Here’s a gnarly thing about this triangle; once the rescuer feels they can’t rescue anymore or the rescue isn’t working or isn’t being appreciated, or the person whom they are trying to rescue flips from victim into perpetrator then… poof! The rescuer turns quickly to the victim, the victim they were trying to rescue now becomes the villain of their story and suddenly they’re the needy one, and on and on the cycle continues.
Ladies… how many times have you been called needed at this stage by the man you’re with? For me eventually, I would get tired of being the victim and turn on the tough girl act (perp) and get fed up and leave. The trouble with this is you can never find fulfilling, lasting relationships. You can get stuck in any one part of the triangle for a prolonged period of time, having that be your dominant position with one particular relationship, but in order for the cycle to continue you’ll start expressing the other sides eventually too and maybe with other people or circumstances where it feels safer to do so. Can you see this playing out in your life anywhere?
It’s important to become aware of this toxic cycle. Often times I have successful women coming to work with me that have almost everything else handled in their world but when it comes to the areas of their relationships they are stuck in this toxic cycle and keep recycling the same men and same issues with their friends and family.

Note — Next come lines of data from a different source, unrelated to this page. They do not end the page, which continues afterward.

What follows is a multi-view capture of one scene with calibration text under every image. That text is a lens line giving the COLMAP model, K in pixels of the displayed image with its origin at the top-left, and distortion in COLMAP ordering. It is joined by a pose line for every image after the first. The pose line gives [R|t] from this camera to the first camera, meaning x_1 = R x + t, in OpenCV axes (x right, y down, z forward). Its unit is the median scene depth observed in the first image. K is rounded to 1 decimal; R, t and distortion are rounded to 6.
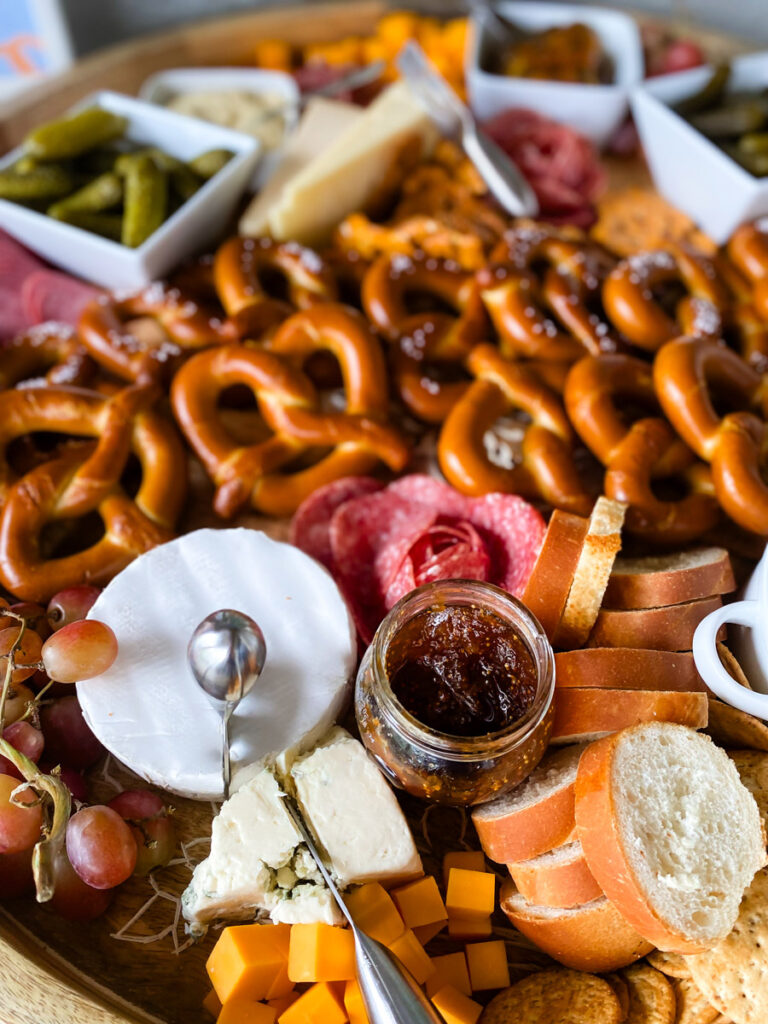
lens RADIAL K [[798.3, 0, 384.0], [0, 798.3, 512.0], [0, 0, 1]] dist [0.003872, 0.002906]
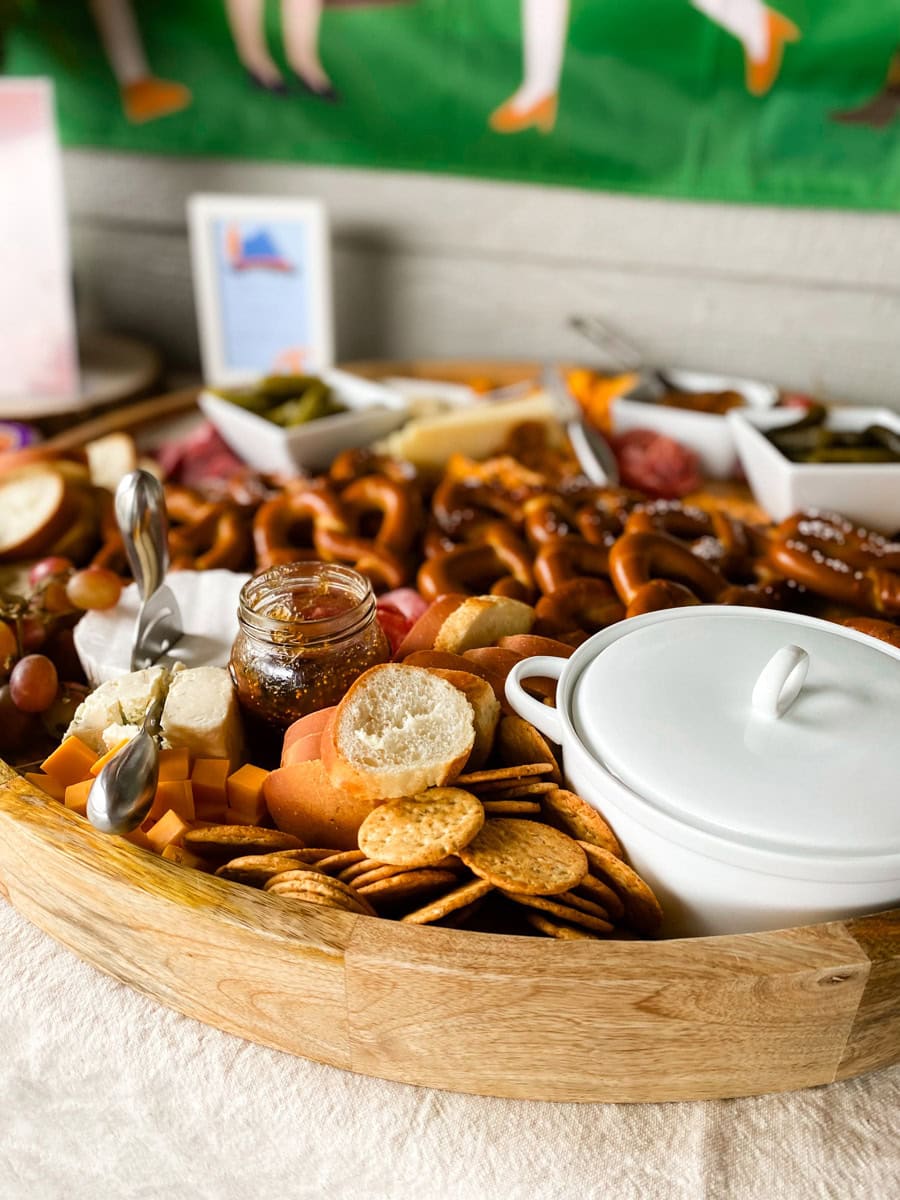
lens RADIAL K [[924.2, 0, 446.9], [0, 924.2, 589.0], [0, 0, 1]] dist [0.008115, -0.012854]
pose [[0.925610, 0.170540, -0.337880, 0.682943], [-0.307136, 0.860125, -0.407251, 0.597300], [0.221167, 0.480730, 0.848518, -0.223694]]
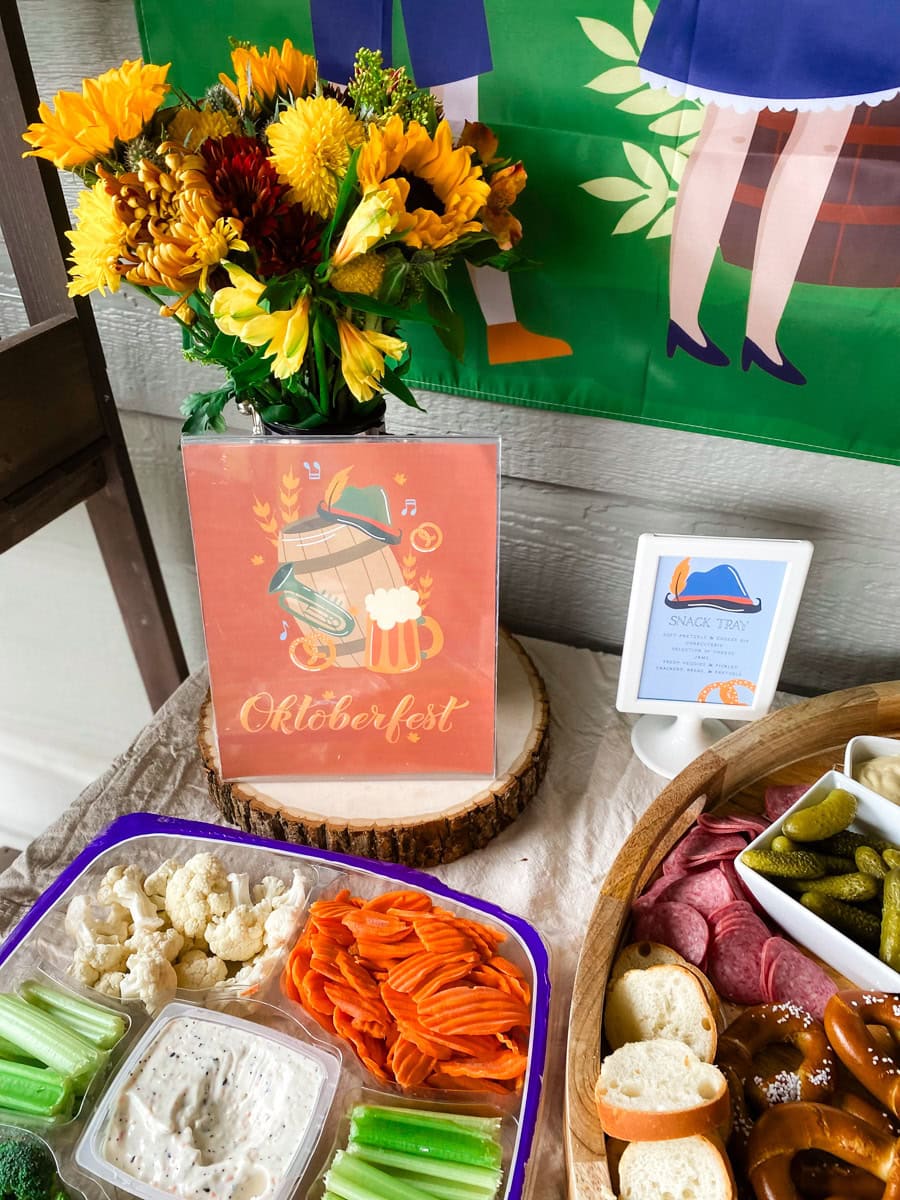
lens RADIAL K [[924.2, 0, 446.9], [0, 924.2, 589.0], [0, 0, 1]] dist [0.008115, -0.012854]
pose [[0.929114, 0.182643, -0.321540, -0.741433], [-0.286425, 0.905413, -0.313348, -0.287846], [0.233896, 0.383234, 0.893546, -0.596883]]
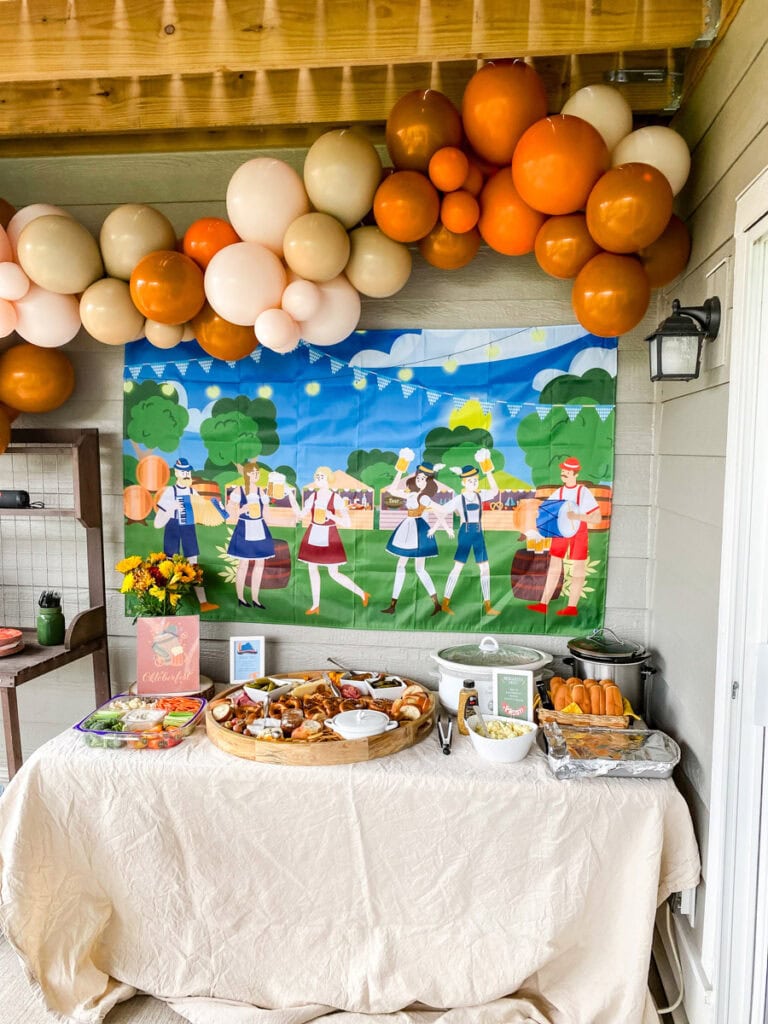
lens RADIAL K [[770.1, 0, 388.9], [0, 770.1, 510.7], [0, 0, 1]] dist [0.136151, -0.319750]
pose [[0.985785, -0.012257, -0.167563, 2.139143], [-0.123018, 0.626615, -0.769559, 4.309354], [0.114430, 0.779233, 0.616199, -4.844768]]
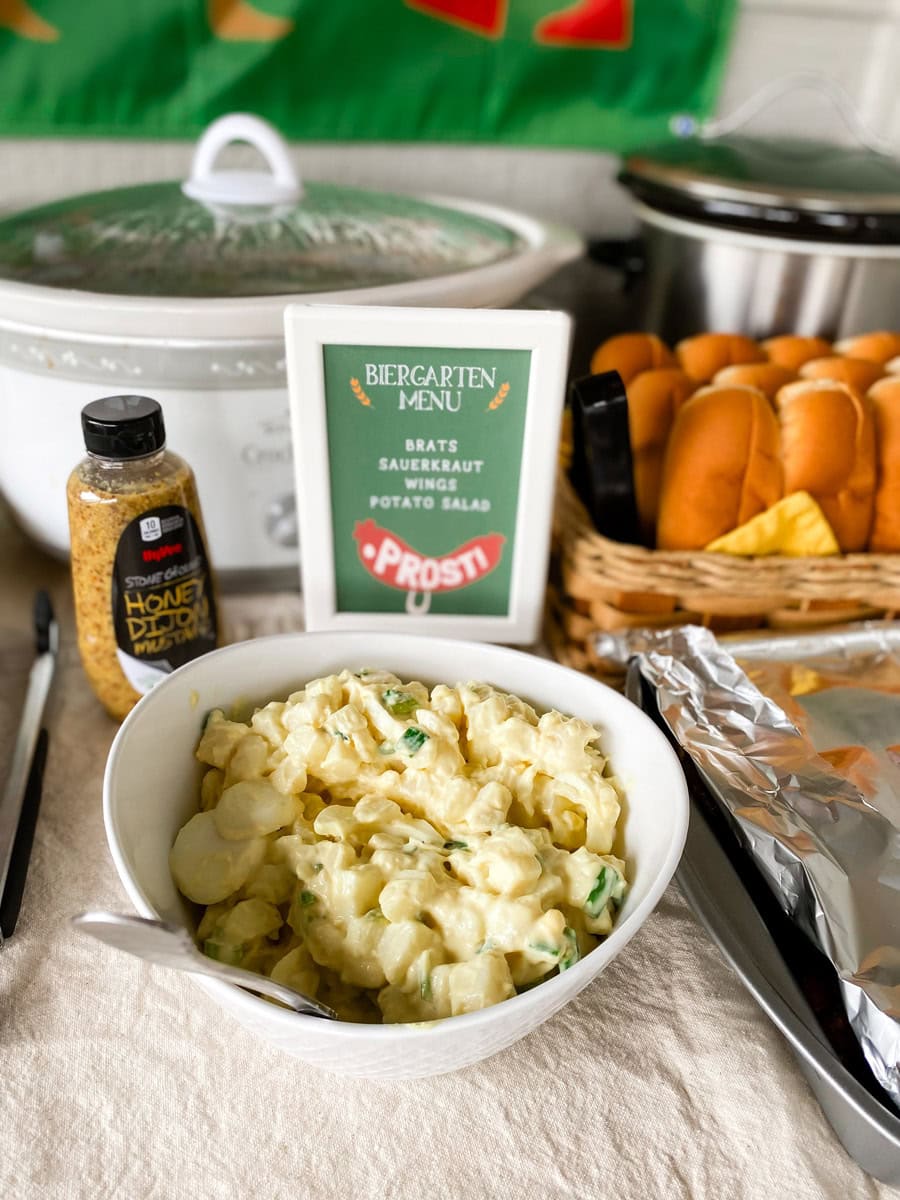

How to start to break this up? Notice when you’re in it and name the role you’re playing. Don’t be too hard on yourself either. Think of this as a play and you’re just an actor taking on a role for a short time. After you accept which role you’re playing out, then taking 100% responsibility for your contribution in creating that role. (check out my Facebook Live on Radical Responsibility for more on that).
The only way to stop this cycle to is notice and claim your role and start to bring in what’s missing for you. For the rescuer, (the predominant B.R acceptor) you need to learn to recognize and validate your wants and needs and to express them unapologetically. It’s also important to recognize and give space for your anger to be processed and use this as a sign that your needs are not being met or that you’ve become too responsible for another and you’re on the verge of burnout.
Finally, if you see yourself in this article and this resonates with you, cultivating a practice of surrender and letting go of control can greatly benefit you and your relationships with others. That’s when magic can happen because that’s the only time you can take your power back and stop settling for the breadcrumbs in your relationships!
P.S – If you’re in a version of this kind of relationship and it has turned abusive, DO NOT try to handle this yourself. Please reach out to a local support group or call in center so you can be supported.